§ **Task requirements**
Below are the records; retype them exactly and omit each picture.

§ **Extracted entries**
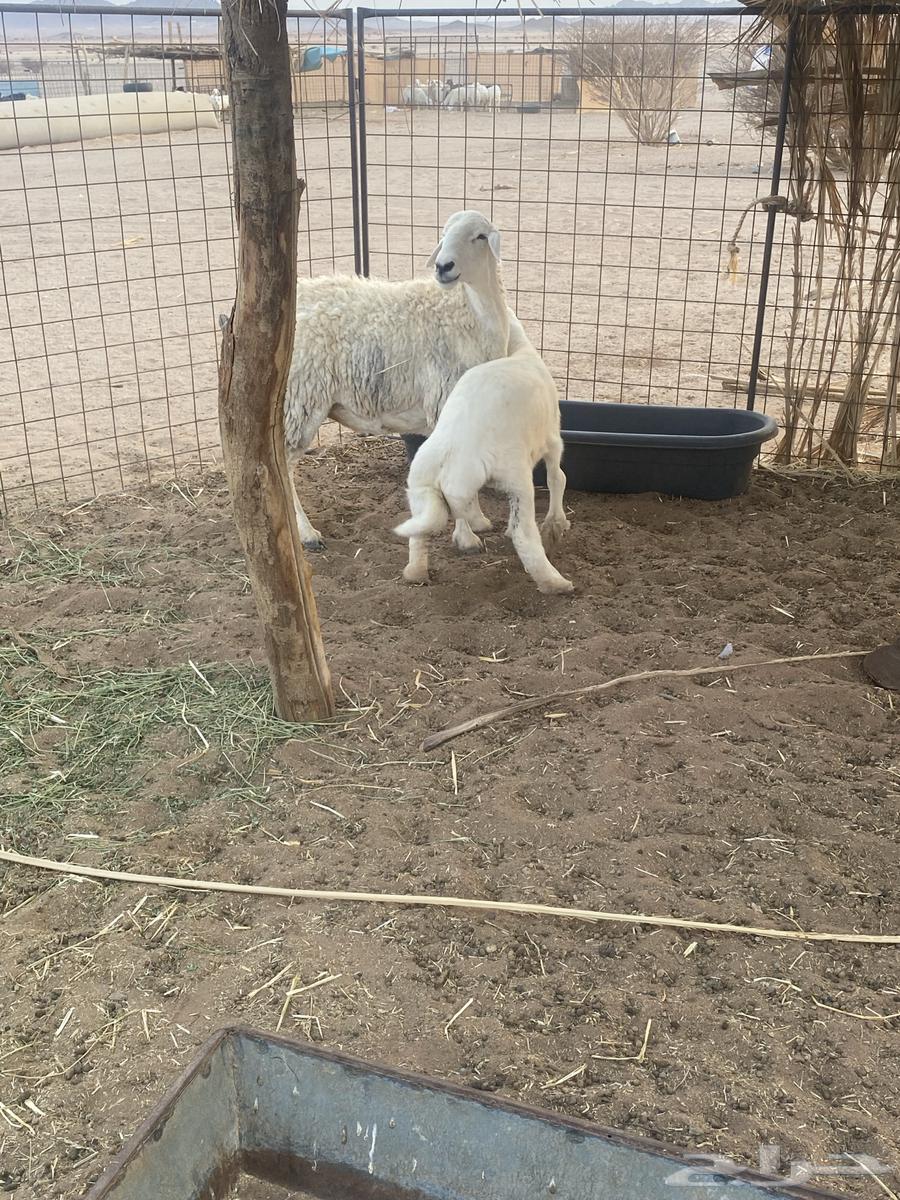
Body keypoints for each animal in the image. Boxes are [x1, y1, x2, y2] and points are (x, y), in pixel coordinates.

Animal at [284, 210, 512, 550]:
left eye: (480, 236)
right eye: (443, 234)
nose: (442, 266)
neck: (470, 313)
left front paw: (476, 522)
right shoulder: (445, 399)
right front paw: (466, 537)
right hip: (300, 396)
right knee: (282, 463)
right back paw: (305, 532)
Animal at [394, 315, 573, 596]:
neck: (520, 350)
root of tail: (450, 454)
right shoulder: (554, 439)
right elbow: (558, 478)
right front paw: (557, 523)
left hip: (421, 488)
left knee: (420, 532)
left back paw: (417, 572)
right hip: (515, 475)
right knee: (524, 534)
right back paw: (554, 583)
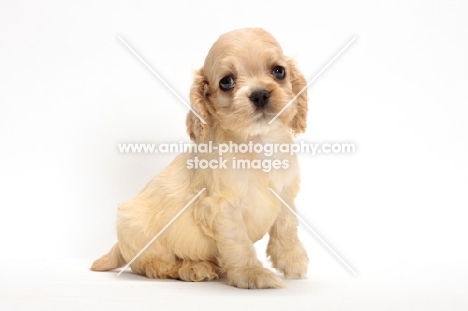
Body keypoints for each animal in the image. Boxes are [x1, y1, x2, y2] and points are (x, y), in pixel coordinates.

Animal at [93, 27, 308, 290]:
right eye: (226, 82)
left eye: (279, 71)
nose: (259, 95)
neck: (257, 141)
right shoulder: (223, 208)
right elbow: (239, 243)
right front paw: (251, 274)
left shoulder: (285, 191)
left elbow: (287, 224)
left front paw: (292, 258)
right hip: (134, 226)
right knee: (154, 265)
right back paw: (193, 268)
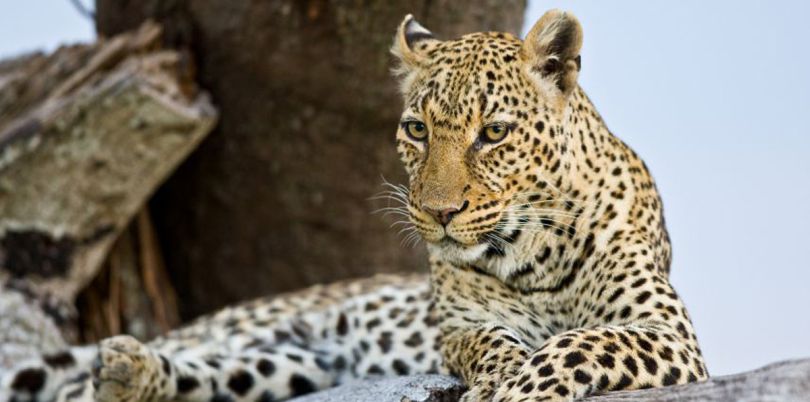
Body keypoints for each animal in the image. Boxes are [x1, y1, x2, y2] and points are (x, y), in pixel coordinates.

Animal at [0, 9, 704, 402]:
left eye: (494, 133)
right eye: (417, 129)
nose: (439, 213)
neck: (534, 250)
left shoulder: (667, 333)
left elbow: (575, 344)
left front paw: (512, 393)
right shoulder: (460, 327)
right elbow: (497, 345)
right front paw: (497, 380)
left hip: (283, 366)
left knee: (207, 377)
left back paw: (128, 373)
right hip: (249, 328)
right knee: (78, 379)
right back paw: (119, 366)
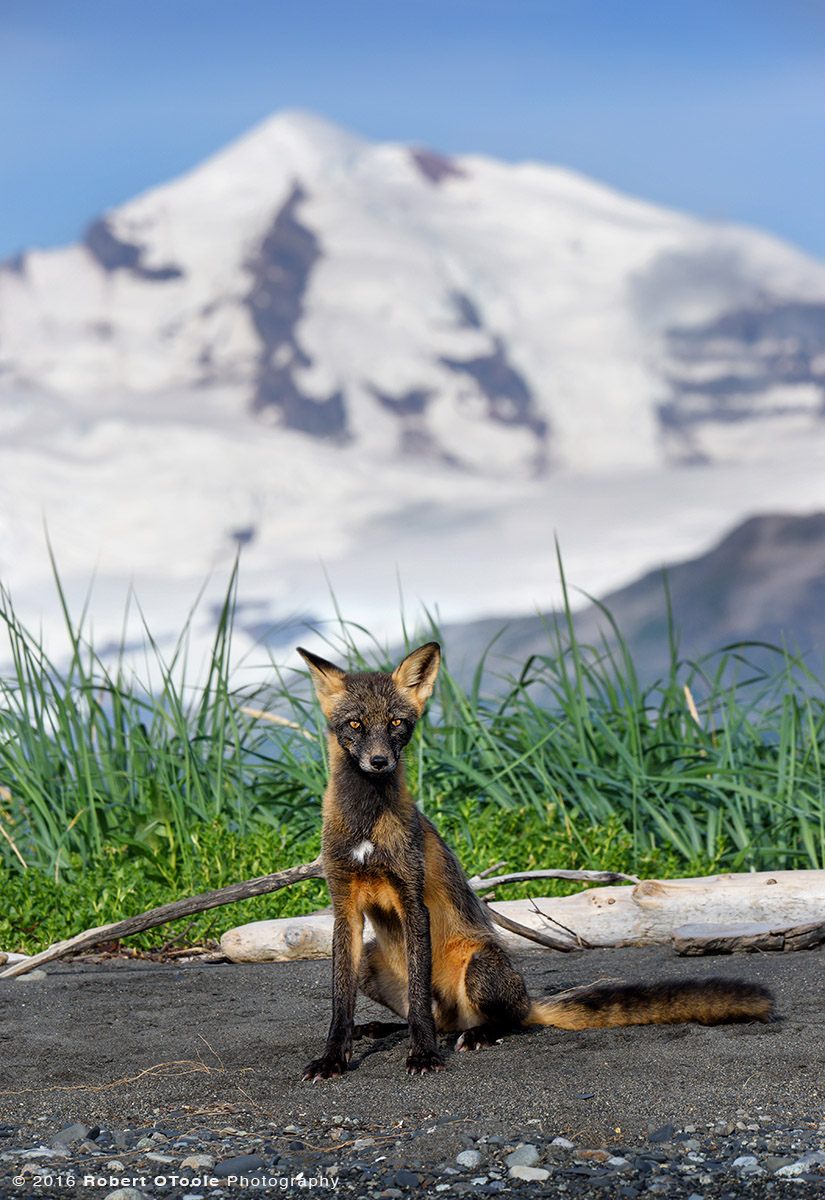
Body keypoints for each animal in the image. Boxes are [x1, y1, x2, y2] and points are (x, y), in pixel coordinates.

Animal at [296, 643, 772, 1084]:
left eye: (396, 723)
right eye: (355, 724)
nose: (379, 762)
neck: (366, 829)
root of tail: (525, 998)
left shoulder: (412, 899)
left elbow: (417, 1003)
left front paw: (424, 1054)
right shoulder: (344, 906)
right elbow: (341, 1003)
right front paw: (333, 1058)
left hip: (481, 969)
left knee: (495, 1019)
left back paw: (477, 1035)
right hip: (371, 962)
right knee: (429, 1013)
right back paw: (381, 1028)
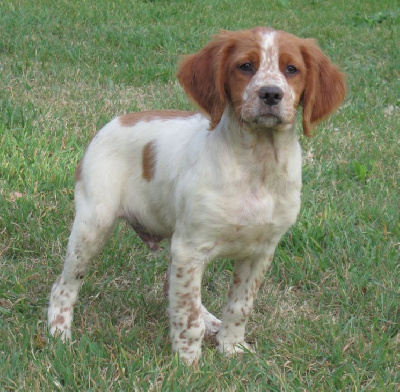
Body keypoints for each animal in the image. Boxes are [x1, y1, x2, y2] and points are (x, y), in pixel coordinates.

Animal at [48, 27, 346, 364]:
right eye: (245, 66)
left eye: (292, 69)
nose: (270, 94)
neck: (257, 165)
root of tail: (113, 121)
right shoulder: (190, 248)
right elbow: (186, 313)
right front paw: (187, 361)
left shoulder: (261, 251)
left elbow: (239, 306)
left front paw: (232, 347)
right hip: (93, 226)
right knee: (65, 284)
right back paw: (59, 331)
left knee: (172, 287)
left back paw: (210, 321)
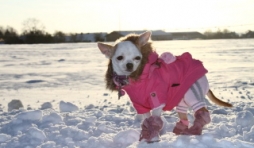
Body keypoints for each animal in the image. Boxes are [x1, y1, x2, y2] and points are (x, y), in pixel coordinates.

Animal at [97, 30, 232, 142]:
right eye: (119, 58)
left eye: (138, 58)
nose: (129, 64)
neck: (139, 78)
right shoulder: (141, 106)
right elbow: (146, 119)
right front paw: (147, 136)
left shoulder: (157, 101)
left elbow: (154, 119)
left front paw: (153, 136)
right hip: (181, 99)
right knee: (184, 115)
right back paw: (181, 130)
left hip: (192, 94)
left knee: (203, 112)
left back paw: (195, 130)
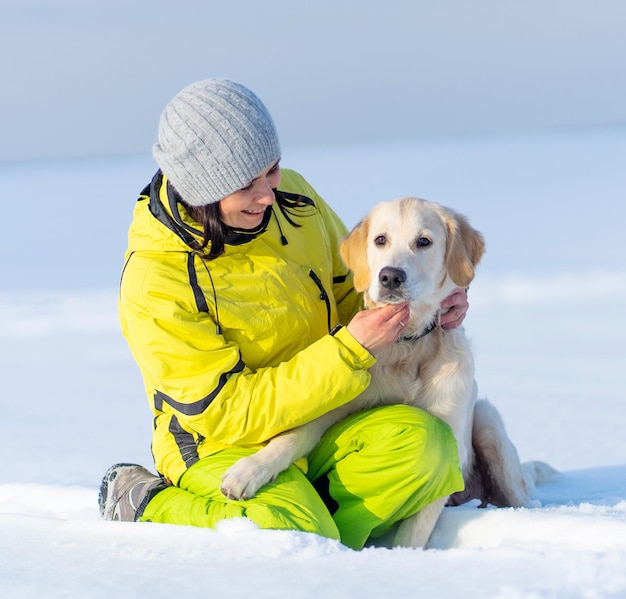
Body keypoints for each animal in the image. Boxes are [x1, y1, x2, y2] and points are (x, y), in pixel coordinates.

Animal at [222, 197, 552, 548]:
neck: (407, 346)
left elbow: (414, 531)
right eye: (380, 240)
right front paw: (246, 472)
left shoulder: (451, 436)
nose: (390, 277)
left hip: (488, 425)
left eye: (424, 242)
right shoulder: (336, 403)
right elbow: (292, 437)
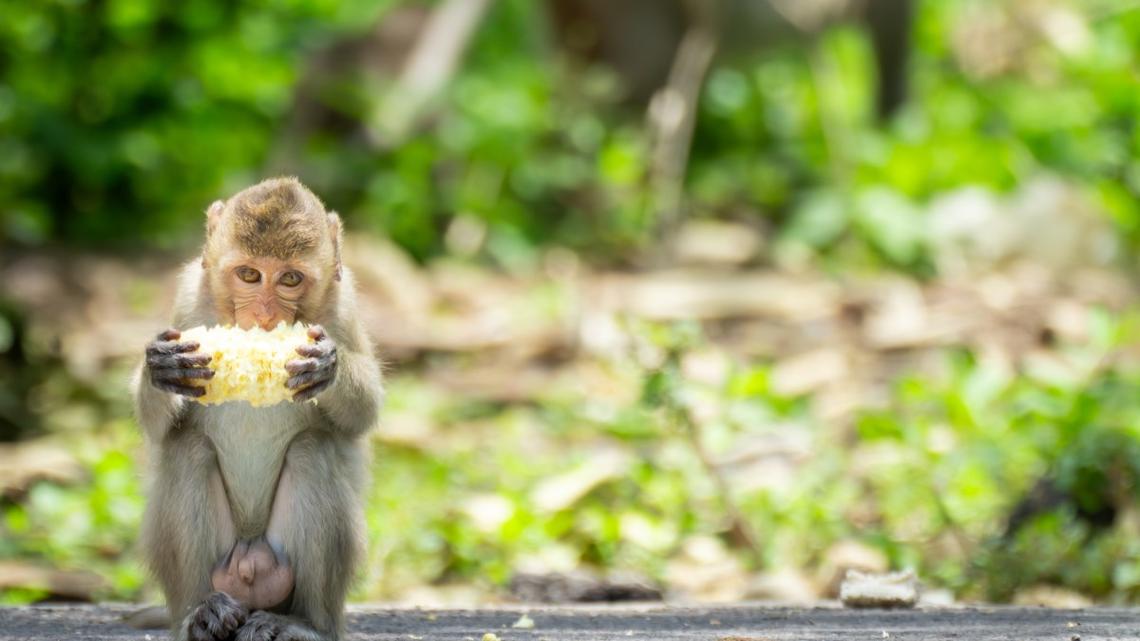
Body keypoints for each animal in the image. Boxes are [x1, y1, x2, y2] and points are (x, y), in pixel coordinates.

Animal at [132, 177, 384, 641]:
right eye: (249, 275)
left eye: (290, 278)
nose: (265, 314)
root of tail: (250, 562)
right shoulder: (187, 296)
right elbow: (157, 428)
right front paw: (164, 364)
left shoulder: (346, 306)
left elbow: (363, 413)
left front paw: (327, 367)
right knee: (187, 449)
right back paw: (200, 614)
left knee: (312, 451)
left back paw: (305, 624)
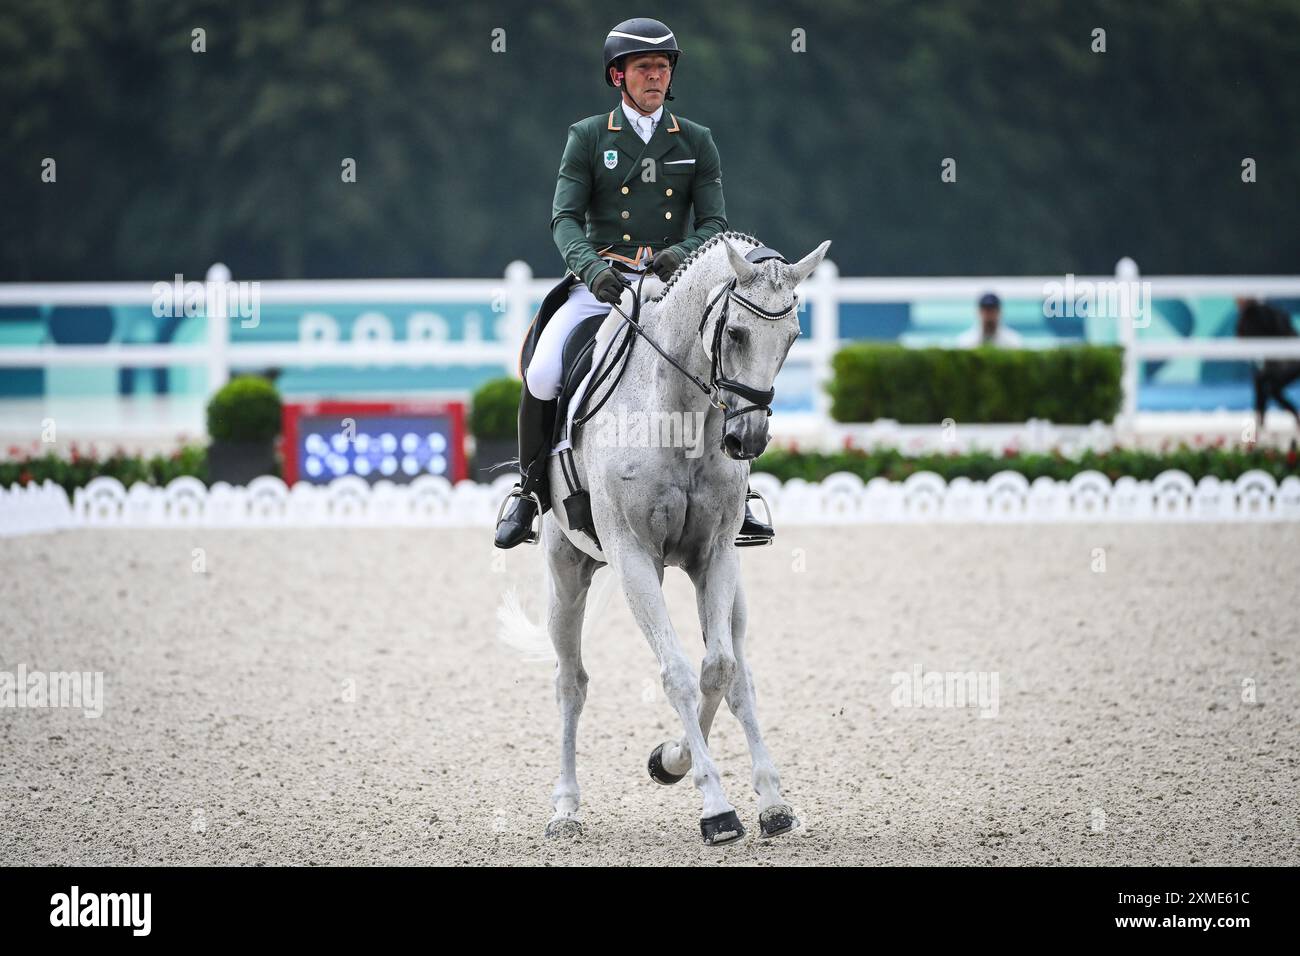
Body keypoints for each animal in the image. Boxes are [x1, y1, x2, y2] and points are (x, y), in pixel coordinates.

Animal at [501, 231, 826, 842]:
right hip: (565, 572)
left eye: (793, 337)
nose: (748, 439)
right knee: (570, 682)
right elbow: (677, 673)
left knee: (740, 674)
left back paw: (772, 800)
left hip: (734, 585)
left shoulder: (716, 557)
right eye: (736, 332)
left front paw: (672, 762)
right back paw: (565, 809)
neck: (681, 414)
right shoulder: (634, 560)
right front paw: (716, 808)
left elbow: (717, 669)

§ **Problem solution**
Body keypoints for each animal in the image. Boxes are [x1, y1, x2, y2] and points are (x, y), in pixel coordinates.

Animal at [284, 210, 512, 550]:
left eye: (480, 236)
right eye: (443, 234)
nose: (442, 266)
neck: (470, 313)
left front paw: (476, 522)
right shoulder: (445, 399)
right front paw: (466, 537)
right hip: (300, 396)
right knee: (282, 463)
right back paw: (305, 532)
Animal at [394, 315, 573, 596]:
neck: (520, 350)
root of tail: (450, 454)
right shoulder: (554, 439)
right elbow: (558, 478)
right front paw: (557, 523)
left hip: (421, 488)
left knee: (420, 532)
left back paw: (417, 572)
right hip: (515, 475)
right knee: (524, 534)
right back paw: (554, 583)
Body keypoints for each animal in the image. Boxes are [x1, y1, x2, y2] and points are (x, y), in pixel coordinates.

Animal at [93, 27, 308, 290]:
right eye: (226, 82)
left eye: (279, 71)
nose: (259, 95)
neck: (257, 141)
right shoulder: (223, 208)
right elbow: (239, 243)
right front paw: (251, 274)
left shoulder: (285, 191)
left elbow: (287, 224)
left front paw: (292, 258)
right hip: (134, 226)
right knee: (154, 265)
right back paw: (193, 268)
Body keypoints for each animal in the image. Boxes are [x1, y1, x2, y2] and points are (x, y), in pixel coordinates.

Animal at [0, 9, 704, 402]:
left eye: (494, 133)
right eye: (417, 129)
nose: (439, 213)
neck: (534, 250)
left shoulder: (667, 333)
left elbow: (575, 344)
left front paw: (512, 393)
right shoulder: (460, 327)
right elbow: (497, 345)
right front paw: (497, 380)
left hip: (283, 366)
left knee: (207, 377)
left back paw: (128, 373)
right hip: (249, 328)
right knee: (78, 379)
right back paw: (119, 366)
Body keypoints for each animal in the image. Boxes are [x1, y1, x2, y2] and points are (x, y), in pixel coordinates.

Animal at [296, 643, 772, 1084]:
left eye: (396, 723)
right eye: (355, 724)
nose: (379, 762)
neck: (366, 829)
root of tail: (525, 998)
left shoulder: (412, 899)
left elbow: (417, 1003)
left front paw: (424, 1054)
right shoulder: (344, 906)
right elbow: (341, 1003)
right front paw: (333, 1058)
left hip: (481, 969)
left knee: (495, 1019)
left back paw: (477, 1035)
right hip: (371, 962)
right knee: (429, 1013)
right back paw: (381, 1028)
Body keypoints for each animal in the image. Boxes are [x1, y1, x2, y2] and points are (x, y), in pixel coordinates.

Animal at [48, 27, 346, 364]:
right eye: (245, 66)
left eye: (292, 69)
nose: (270, 94)
neck: (257, 165)
root of tail: (113, 121)
right shoulder: (190, 248)
right elbow: (186, 313)
right front paw: (187, 361)
left shoulder: (261, 251)
left elbow: (239, 306)
left front paw: (232, 347)
right hip: (93, 226)
right knee: (65, 284)
right back paw: (59, 331)
left knee: (172, 287)
left back paw: (210, 321)
Body keypoints for each animal in the image. Boxes are [x1, y1, x2, y2] and points are (x, y), in pixel coordinates.

Animal at [97, 30, 232, 142]:
right eye: (119, 58)
left eye: (138, 58)
nose: (129, 64)
neck: (139, 78)
right shoulder: (141, 106)
right elbow: (146, 119)
right front paw: (147, 136)
left shoulder: (157, 101)
left elbow: (154, 119)
left front paw: (153, 136)
right hip: (181, 99)
right knee: (184, 115)
right back paw: (181, 130)
left hip: (192, 94)
left knee: (203, 112)
left back paw: (195, 130)
Body keypoints for each animal in the image. Boxes are [x1, y1, x2, y2] and points are (x, y), in pixel coordinates.

Animal at [222, 197, 552, 548]:
neck: (407, 346)
left elbow: (414, 531)
right eye: (380, 240)
right front paw: (246, 472)
left shoulder: (451, 436)
nose: (390, 277)
left hip: (488, 425)
left eye: (424, 242)
right shoulder: (336, 403)
right elbow: (292, 437)
Body keypoints for each animal in the image. Boxes are [x1, y1, x2, y2] and points are (x, y), in pixel coordinates.

Animal at [132, 177, 384, 641]:
right eye: (249, 275)
left eye: (290, 278)
nose: (265, 314)
root of tail: (250, 562)
right shoulder: (187, 296)
right elbow: (157, 428)
right front paw: (164, 364)
left shoulder: (346, 306)
left elbow: (363, 413)
left front paw: (327, 367)
right knee: (187, 449)
right back paw: (200, 614)
left knee: (312, 451)
left back paw: (305, 624)
Body keypoints for each animal in the image. Boxes are [x1, y1, x2, y2] and points are (x, y), in pixel coordinates.

Animal at [501, 231, 826, 842]:
right hip: (565, 572)
left eye: (793, 337)
nose: (748, 439)
right knee: (570, 682)
right elbow: (677, 673)
left knee: (740, 674)
left back paw: (772, 800)
left hip: (734, 585)
left shoulder: (716, 557)
right eye: (736, 332)
left front paw: (672, 762)
right back paw: (565, 809)
neck: (681, 414)
right shoulder: (634, 560)
right front paw: (716, 808)
left elbow: (717, 669)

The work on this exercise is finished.